GNOME Bugzilla – Bug 597463
[pulsesrc] has no lower bound for fragment size
Last modified: 2009-10-06 17:59:15 UTC
Since -good commit 1a8938 ("pulsesrc; cleanups, report real latency"), pulsesrc surrenders control of the segsize to pulseaudio. The latency-time value is given to pulse as a suggestion, but the actual value returned by PA is blindly accepted. This can have bad results for applications with higher latency requirements (intended to reduce buffer handling overhead). I'm mostly thinking about Maemo 5/N900 here, which has the corner case of a pulseaudio that is configured to have a 10ms fixed latency source (this will be fixed in the future). Since this a battery powered device, no application really wants to actually deal with 10ms audio buffers (not even for VoIP calls), so we trade in a little latency for some CPU load and battery life. Attaching proposed patch. The idea is to set the ring buffer segsize to a larger value if pulseaudio picks a fragsize that is too low. This results in the ring buffer transparently joining the smaller buffers coming from pulseaudio into GStreamer buffers of duration equal or close to the requested latency-time.
Created attachment 144831 [details] [review] Proposed patch
This makes sense. If the user requested 20ms, it's better to give him 20ms even if we can give him 10ms.
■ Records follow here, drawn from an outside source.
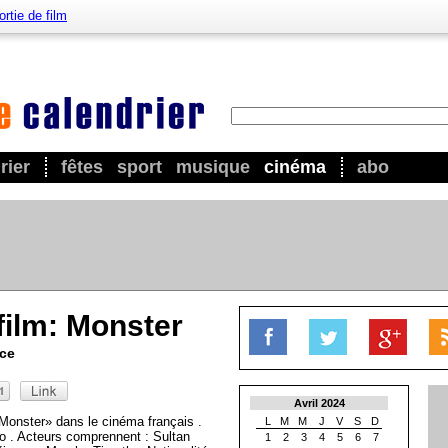
ortie de film
rier
fêtes
sport
musique
cinéma
abo
film: Monster
nce
Avril 2024
Monster» dans le cinéma français .
L
M
M
J
V
S
D
to . Acteurs comprennent : Sultan
1
2
3
4
5
6
7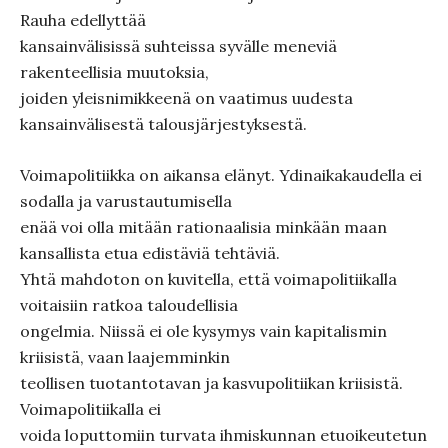
Rauha edellyttää
kansainvälisissä suhteissa syvälle meneviä
rakenteellisia muutoksia,
joiden yleisnimikkeenä on vaatimus uudesta
kansainvälisestä talousjärjestyksestä.
Voimapolitiikka on aikansa elänyt. Ydinaikakaudella ei
sodalla ja varustautumisella
enää voi olla mitään rationaalisia minkään maan
kansallista etua edistäviä tehtäviä.
Yhtä mahdoton on kuvitella, että voimapolitiikalla
voitaisiin ratkoa taloudellisia
ongelmia. Niissä ei ole kysymys vain kapitalismin
kriisistä, vaan laajemminkin
teollisen tuotantotavan ja kasvupolitiikan kriisistä.
Voimapolitiikalla ei
voida loputtomiin turvata ihmiskunnan etuoikeutetun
commit 15c6175044d1a308eb463347cd8d4c88b53ecb35 Author: René Stadler <mail@renestadler.de> Date: Fri Oct 2 23:51:29 2009 +0300 pulsesrc: guard fragment size with a lower limit based on latency-time In case that the pulse daemon runs the source device at a relatively low fixed fragment size compared to the requested latency-time, configure the ring buffer segsize to the largest integer multiple of the fragment size that is still smaller than or equal to the requested latency-time. Fixes bug #597463.